Artist

Nduduzo Makhathini

Genre: Jazz ,Modern Jazz ,Modal Music ,Post-Bop ,African
Origin: U.S.A
Active: 2000 - Present
Listen on Coda
Nduduzo Makhathini, a South African pianist, composer, producer, arranger, and spiritual healer of the twenty-first century, centers his work on jazz’s spiritual dimension by blending contemporary approaches with concepts rooted in Zulu tradition. After performing at the Grahamstown National Arts Festival in both 2005 and 2006, he forged connections across domestic and international jazz circles. Beginning in 2007, he traveled through Europe and the United States alongside the Zimology Quartet and appeared on African Time, Herbie Tsoaeli’s award-winning album from 2012. Production work followed in 2013, when his wife Omagugu earned Metro FM’s Contemporary Jazz award for Zilindile and Lindiwe Maxolo received a SAMA nomination for Time. He then founded Gundu Entertainment, which supported an intense recording schedule—six albums within two years—plus partnerships with Wynton Marsalis and Shabaka Hutchings. Universal Music contracted him in 2018, and Blue Note issued Modes of Communication: Letters from the Underworlds in 2020. Two years afterward came In the Spirit of NTU, the first title on Blue Note Africa, followed in 2024 by the three-part suite uNomkhubulwane on the same imprint, an exploration of mysticism and healing.
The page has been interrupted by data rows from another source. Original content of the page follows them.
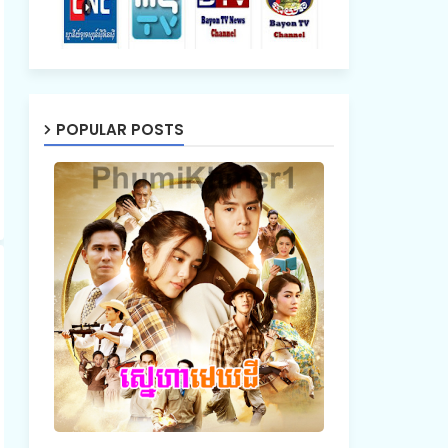
POPULAR POSTS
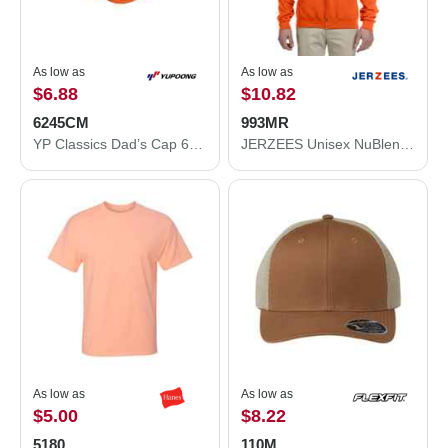
As low as
As low as
$6.88
$10.82
6245CM
993MR
YP Classics Dad’s Cap 6245CM
JERZEES Unisex NuBlend® Full-Zip Hooded Sweatshirt 993MR
As low as
As low as
$5.00
$8.22
5180
110M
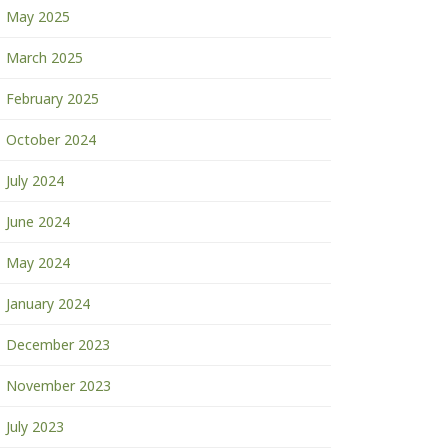
May 2025
March 2025
February 2025
October 2024
July 2024
June 2024
May 2024
January 2024
December 2023
November 2023
July 2023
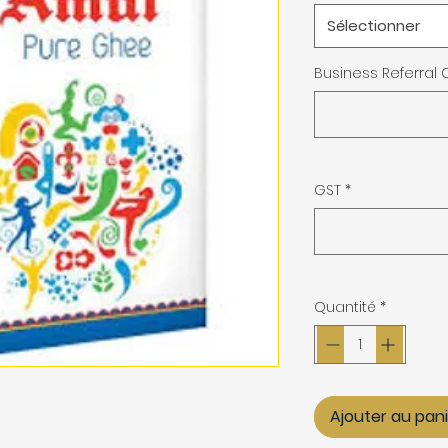
Sélectionner
Business Referral
GST
*
Quantité
*
Ajouter au pan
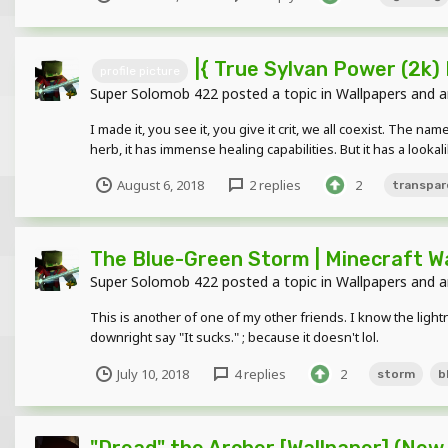
|{ True Sylvan Power (2k) 
profile picture
Super Solomob 422
posted a topic in
Wallpapers and a
I made it, you see it, you give it crit, we all coexist. The 
herb, it has immense healing capabilities. But it has a lookalik
August 6, 2018
2 replies
2
transpar
The Blue-Green Storm | Minecraft W
Super Solomob 422
posted a topic in
Wallpapers and a
This is another of one of my other friends. I know the lightni
downright say "It sucks." ; because it doesn't lol.
July 10, 2018
4 replies
2
storm
b
"Dread" the Archer [Wallpaper] (New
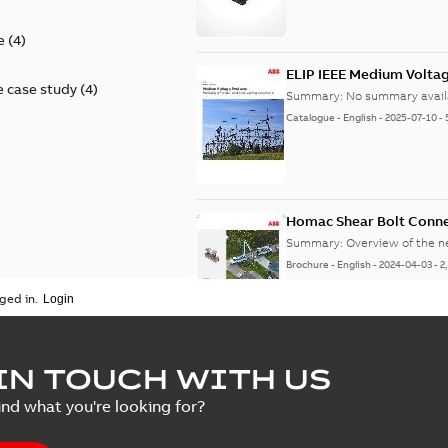
e
(
4
)
ELIP IEEE Medium Volta
 case study
(
4
)
Summary:
No summary avail
Catalogue
-
English
-
2025-07-10
-
Homac Shear Bolt Conn
Summary:
Overview of the 
Brochure
-
English
-
2024-04-03
-
2
ged in.
Homac® EZ KEEPER® ABK
IN TOUCH WITH US
Summary:
Product Sheet fo
ind what you're looking for?
Brochure
-
English
-
2023-04-25
-
0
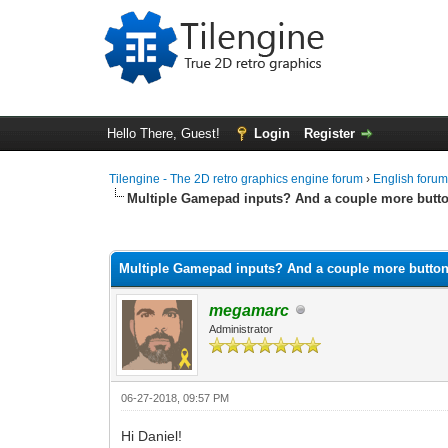
Hello There, Guest!
Login
Register
Tilengine - The 2D retro graphics engine forum
›
English foru
Multiple Gamepad inputs? And a couple more butt
0 Vote(s) - 0 Average
1
2
3
4
5
Multiple Gamepad inputs? And a couple more butto
megamarc
Administrator
06-27-2018, 09:57 PM
Hi Daniel!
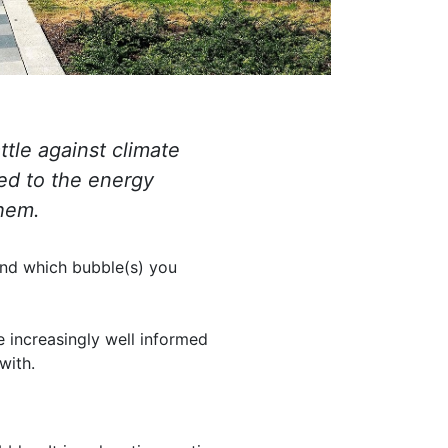
ttle against climate
ed to the energy
them.
and which bubble(s) you
e increasingly well informed
with.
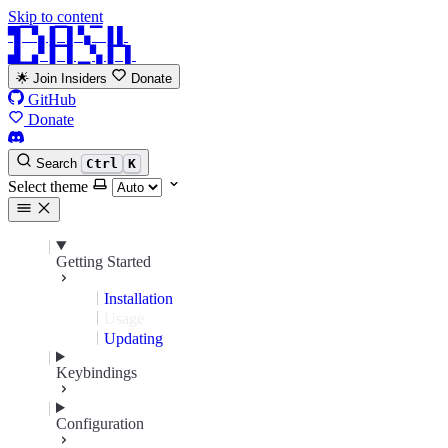
Skip to content
▜▔▚▐▔▌▚▔▐ ▌
▟▁▞▐▔▌▁▚▐▔▌
🌟 Join Insiders
Donate
GitHub
Donate
Search
Ctrl
K
Select theme
Getting Started
Installation
Usage
Updating
Keybindings
Configuration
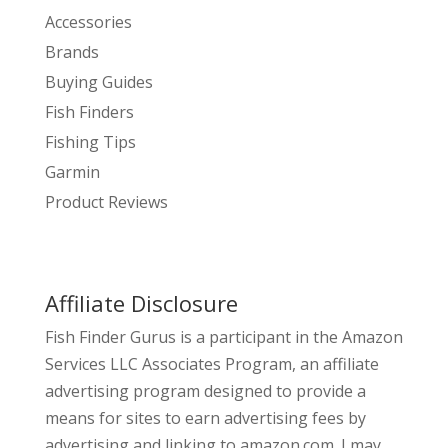
Accessories
Brands
Buying Guides
Fish Finders
Fishing Tips
Garmin
Product Reviews
Affiliate Disclosure
Fish Finder Gurus is a participant in the Amazon
Services LLC Associates Program, an affiliate
advertising program designed to provide a
means for sites to earn advertising fees by
advertising and linking to amazon.com. I may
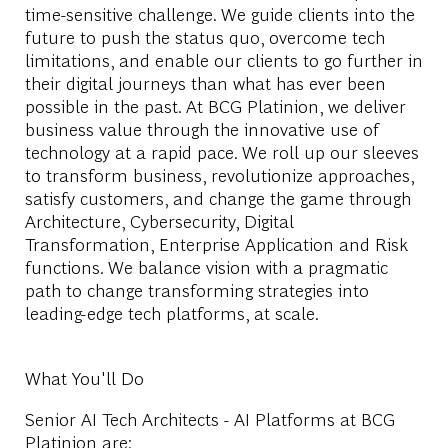
time-sensitive challenge. We guide clients into the
future to push the status quo, overcome tech
limitations, and enable our clients to go further in
their digital journeys than what has ever been
possible in the past. At BCG Platinion, we deliver
business value through the innovative use of
technology at a rapid pace. We roll up our sleeves
to transform business, revolutionize approaches,
satisfy customers, and change the game through
Architecture, Cybersecurity, Digital
Transformation, Enterprise Application and Risk
functions. We balance vision with a pragmatic
path to change transforming strategies into
leading-edge tech platforms, at scale.
What You'll Do
Senior AI Tech Architects - AI Platforms at BCG
Platinion are:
Nomajerusalema, his mother, gave him his earliest piano lessons, while his late father Sibusiso performed Maskandi songs on guitar. Music also filled his surroundings; raised in a devout Christian household, he visited every accessible church simply to listen, frequently departing before any sermon. Local Zulu customs further shaped him, especially the warrior tradition that prized music for both healing and inspiration. This encounter sparked a philosophical outlook that later informed his concurrent roles as educator and musician.

He departed home in 2001 to study at the Durban Institute of Technology and completed a jazz-piano diploma by 2005. The next year he joined Xhosa singer Simphiwe Dana on a European tour and joined Herbie Hancock and Miriam Makeba for Avo Session Jazz Festival in Basel. His recording debut arrived with the Zimology Quartet’s 2007 album Live at Bird’s Eye, Switzerland; years of touring with the group solidified his reputation as a producer. In 2014 he simultaneously launched and promoted his first two releases, Mother Tongue and Sketches of Tomorrow. Listening to the Ground, a follow-up to Mother Tongue, surfaced in 2015, the same year he received the Standard Bank Young Artist Award. The 2017 All Africa Music Awards honored his contribution to Wisdom of Elders, the Shabaka and the Ancestors project led by Hutchings. A subsequent major-label agreement broadened his reach; within a single month in 2020 he supplied Fender Rhodes to the Ancestors’ We Are Sent Here by History and issued his own Modes of Communication.

In the Spirit of NTU appeared in 2022 as Blue Note Africa’s inaugural release. Makhathini assembled the ensemble from leading young South African players—saxophonist Linda Sikhakhane, trumpeter Robin Fassie Kock, vibraphonist Dylan Tabisher, bassist Stephen de Souza, percussionist Gontse Makhene, and drummer Dane Paris—alongside vocalists Omagugu Makhathini and Germany’s Anna Widauer plus American saxophonist Jaleel Shaw.

Accompanied by bassist Zwelakhe-Duma Bell le Pere and drummer Francisco Mela, Makhathini issued uNomkhubulwane on Blue Note in June 2024. The three-movement suite draws its title and impetus from the Zulu designation for “God’s only daughter,” a benevolent shapeshifting deity embodying creative purpose. The work originated in a “mother song” received during his initiation as a healer. Its movements trace a path toward uNomkhubulwane’s attributes of balance and harmony, as well as boundlessness and immortality—a tripartite existence that unites ancestors, the living present, and the unborn whose spiritual capacities are yet to emerge.